● Assignment
Look for "kepp" in each line of the entries, and return the matching lines.

● Dataset

========

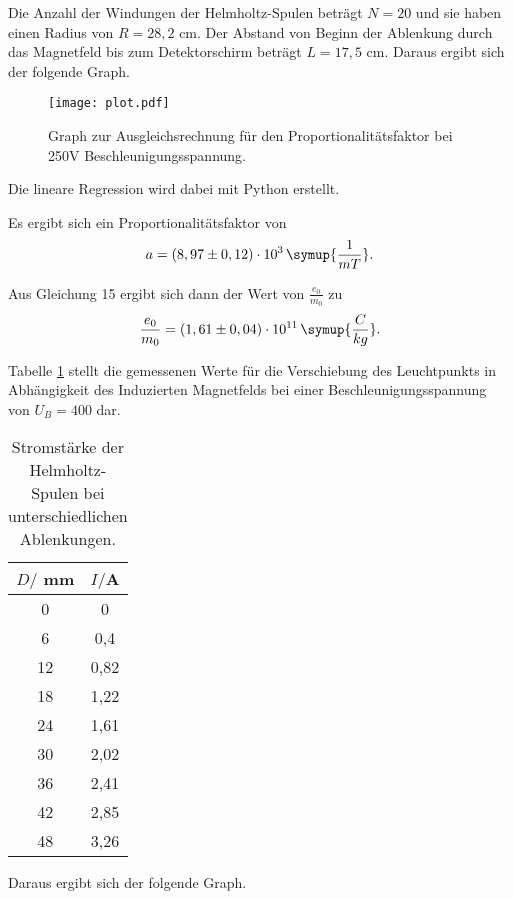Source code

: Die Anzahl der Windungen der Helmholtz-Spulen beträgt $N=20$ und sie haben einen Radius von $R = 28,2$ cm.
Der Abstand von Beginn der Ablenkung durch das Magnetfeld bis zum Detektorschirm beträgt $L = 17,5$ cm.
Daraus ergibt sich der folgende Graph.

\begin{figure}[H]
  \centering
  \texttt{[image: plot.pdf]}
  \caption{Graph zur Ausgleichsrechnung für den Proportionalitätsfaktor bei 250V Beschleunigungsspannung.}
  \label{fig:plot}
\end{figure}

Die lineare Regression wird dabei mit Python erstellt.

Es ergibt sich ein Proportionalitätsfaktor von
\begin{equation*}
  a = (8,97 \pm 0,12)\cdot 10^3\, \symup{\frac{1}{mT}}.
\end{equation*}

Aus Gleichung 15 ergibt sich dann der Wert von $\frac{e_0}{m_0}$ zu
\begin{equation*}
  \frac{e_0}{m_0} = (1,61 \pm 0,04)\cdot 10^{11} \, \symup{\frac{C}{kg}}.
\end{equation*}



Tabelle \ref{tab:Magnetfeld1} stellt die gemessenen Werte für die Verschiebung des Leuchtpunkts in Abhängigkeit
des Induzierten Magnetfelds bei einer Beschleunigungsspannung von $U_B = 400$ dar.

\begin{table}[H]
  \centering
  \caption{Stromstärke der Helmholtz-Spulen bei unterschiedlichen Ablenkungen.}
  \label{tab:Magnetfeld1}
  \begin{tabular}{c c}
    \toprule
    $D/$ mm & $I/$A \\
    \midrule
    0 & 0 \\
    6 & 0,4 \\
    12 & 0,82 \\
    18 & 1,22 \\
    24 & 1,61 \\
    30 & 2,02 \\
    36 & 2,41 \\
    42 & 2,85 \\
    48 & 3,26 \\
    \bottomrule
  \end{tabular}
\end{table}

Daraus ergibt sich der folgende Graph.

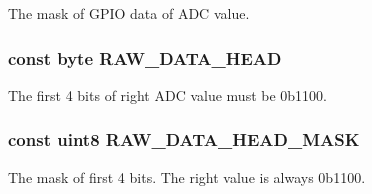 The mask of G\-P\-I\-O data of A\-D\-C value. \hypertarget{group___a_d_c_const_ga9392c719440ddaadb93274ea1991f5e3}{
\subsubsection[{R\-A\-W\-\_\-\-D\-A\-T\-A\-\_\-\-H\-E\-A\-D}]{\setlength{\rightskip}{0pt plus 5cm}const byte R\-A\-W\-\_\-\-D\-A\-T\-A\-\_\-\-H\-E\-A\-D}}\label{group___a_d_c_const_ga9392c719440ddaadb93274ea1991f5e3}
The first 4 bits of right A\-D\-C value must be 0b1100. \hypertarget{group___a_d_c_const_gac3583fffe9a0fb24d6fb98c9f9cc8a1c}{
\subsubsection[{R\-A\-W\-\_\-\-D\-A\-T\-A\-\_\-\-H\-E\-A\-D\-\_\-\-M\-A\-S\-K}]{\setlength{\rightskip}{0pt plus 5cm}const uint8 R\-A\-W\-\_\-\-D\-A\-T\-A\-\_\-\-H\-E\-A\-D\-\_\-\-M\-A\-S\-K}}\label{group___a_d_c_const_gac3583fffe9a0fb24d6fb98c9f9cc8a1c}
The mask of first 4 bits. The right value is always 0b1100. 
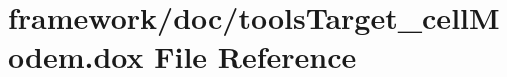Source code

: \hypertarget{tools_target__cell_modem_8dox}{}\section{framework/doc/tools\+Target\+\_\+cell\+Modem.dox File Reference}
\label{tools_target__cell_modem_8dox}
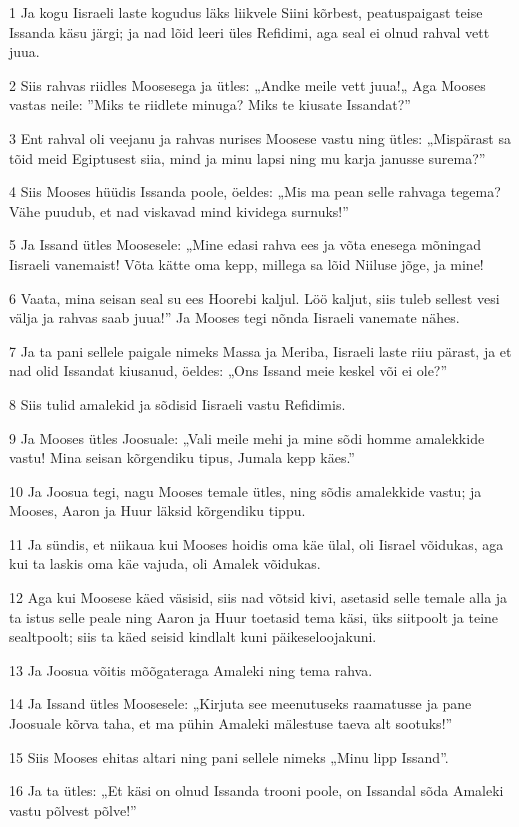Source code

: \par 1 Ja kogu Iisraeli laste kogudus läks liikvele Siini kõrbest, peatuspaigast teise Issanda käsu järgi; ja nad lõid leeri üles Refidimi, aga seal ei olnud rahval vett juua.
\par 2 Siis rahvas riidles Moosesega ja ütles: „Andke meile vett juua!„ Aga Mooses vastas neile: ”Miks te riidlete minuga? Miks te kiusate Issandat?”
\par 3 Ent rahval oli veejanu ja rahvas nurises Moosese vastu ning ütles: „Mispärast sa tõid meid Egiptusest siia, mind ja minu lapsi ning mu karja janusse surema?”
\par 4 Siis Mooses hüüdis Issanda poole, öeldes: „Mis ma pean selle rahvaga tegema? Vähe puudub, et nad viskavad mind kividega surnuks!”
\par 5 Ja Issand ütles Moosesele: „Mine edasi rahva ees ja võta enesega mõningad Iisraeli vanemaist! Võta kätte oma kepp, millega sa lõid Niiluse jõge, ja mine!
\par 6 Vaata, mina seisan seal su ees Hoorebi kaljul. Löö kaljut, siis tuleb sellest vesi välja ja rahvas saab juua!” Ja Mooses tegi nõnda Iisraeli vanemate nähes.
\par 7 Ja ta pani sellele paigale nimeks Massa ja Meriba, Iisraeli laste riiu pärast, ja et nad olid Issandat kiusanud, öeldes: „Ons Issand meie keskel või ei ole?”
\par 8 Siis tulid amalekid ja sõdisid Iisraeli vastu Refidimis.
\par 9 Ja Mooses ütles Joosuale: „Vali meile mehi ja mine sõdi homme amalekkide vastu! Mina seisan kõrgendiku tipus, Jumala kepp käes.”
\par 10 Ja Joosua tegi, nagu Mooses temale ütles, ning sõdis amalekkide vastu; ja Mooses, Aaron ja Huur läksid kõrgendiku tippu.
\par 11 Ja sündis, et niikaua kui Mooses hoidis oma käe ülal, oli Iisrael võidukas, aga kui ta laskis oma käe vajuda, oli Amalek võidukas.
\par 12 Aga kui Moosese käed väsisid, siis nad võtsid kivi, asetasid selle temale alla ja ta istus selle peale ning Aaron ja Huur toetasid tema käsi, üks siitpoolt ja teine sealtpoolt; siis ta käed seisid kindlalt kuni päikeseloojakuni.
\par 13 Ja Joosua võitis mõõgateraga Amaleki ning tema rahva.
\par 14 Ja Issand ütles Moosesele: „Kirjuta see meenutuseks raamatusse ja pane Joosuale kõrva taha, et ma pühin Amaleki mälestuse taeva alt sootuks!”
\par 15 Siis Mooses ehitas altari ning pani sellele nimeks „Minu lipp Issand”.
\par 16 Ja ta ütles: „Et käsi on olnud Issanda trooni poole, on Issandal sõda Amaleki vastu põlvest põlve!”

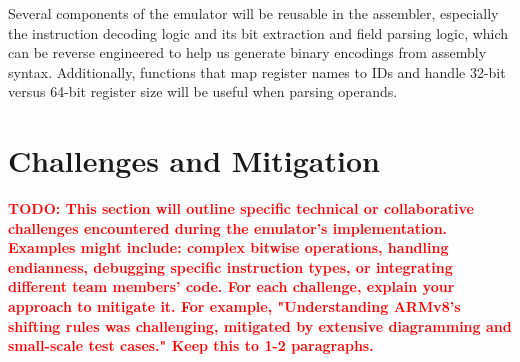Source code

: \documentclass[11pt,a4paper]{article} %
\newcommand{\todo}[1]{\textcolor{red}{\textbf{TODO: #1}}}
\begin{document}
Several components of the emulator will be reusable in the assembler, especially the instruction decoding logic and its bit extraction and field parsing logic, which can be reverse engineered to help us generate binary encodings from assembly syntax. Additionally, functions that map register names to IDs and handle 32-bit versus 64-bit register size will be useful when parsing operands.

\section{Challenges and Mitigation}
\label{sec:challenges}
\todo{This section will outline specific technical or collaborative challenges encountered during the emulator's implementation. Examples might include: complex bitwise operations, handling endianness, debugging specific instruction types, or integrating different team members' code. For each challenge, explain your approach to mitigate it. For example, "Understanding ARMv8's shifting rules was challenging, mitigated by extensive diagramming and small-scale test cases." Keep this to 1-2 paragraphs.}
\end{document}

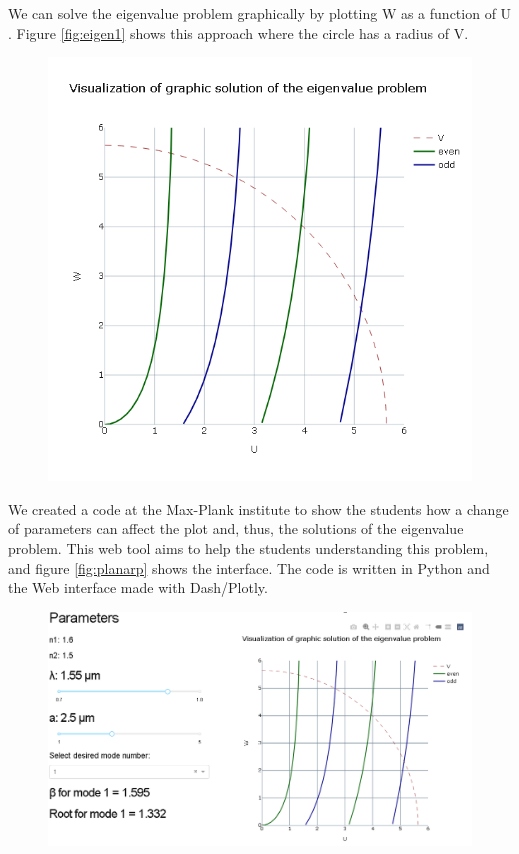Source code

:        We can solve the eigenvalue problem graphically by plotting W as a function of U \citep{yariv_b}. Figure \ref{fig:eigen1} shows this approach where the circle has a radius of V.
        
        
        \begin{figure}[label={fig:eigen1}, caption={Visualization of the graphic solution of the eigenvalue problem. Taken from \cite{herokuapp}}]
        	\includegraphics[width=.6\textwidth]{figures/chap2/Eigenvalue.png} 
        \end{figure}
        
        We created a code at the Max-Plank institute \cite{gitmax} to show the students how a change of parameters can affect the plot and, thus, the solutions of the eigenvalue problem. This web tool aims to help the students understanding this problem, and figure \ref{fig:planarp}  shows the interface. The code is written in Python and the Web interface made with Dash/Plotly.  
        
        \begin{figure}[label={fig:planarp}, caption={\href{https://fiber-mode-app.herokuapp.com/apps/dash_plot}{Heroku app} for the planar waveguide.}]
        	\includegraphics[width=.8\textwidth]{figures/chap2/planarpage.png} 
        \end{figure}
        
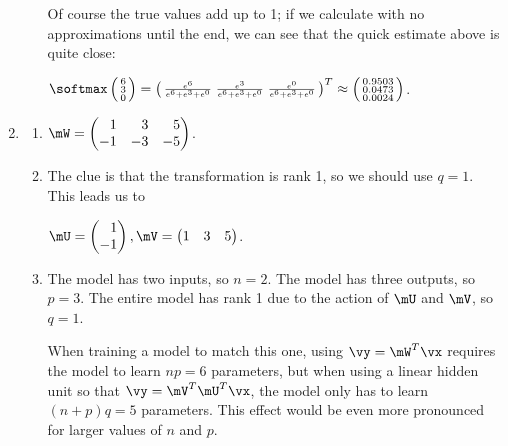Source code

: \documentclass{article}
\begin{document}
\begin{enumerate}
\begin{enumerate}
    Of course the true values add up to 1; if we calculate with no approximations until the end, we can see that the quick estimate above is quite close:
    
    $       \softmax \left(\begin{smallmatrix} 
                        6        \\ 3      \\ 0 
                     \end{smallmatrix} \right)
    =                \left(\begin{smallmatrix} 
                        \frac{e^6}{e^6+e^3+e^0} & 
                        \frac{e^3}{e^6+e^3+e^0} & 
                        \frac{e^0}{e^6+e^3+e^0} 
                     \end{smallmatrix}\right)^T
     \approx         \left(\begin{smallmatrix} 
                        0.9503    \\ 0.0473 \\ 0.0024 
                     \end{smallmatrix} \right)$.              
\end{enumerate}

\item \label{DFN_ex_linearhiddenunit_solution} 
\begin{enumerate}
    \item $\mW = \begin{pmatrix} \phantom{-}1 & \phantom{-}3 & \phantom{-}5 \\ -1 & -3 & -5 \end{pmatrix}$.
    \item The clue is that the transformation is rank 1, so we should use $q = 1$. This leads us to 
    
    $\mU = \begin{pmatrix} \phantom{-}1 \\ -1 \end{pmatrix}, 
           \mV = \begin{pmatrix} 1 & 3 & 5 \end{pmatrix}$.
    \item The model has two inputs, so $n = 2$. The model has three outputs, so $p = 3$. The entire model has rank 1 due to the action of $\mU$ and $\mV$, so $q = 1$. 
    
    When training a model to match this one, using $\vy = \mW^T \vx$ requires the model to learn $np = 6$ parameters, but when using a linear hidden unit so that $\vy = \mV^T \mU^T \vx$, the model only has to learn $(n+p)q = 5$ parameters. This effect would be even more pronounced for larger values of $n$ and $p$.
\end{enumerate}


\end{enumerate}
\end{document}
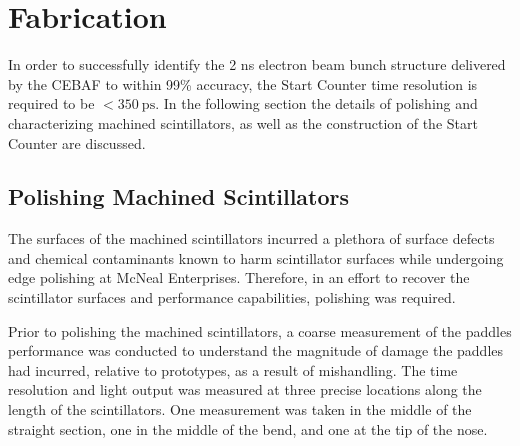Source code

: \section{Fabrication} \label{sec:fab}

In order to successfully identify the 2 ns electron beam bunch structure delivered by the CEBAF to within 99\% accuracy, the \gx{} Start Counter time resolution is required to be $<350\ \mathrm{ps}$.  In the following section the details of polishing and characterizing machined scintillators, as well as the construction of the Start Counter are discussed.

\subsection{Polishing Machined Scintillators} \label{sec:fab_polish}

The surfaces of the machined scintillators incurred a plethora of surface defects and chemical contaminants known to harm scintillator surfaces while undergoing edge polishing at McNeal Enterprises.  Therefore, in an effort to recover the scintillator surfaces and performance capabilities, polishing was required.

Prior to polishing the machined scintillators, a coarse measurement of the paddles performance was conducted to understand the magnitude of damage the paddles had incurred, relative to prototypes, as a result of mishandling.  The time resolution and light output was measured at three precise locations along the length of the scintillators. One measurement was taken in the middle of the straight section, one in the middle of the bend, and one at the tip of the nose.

========

● Exercise output
\par 5 Ja Issand ütles Moosesele: „Mine edasi rahva ees ja võta enesega mõningad Iisraeli vanemaist! Võta kätte oma kepp, millega sa lõid Niiluse jõge, ja mine!
\par 9 Ja Mooses ütles Joosuale: „Vali meile mehi ja mine sõdi homme amalekkide vastu! Mina seisan kõrgendiku tipus, Jumala kepp käes.”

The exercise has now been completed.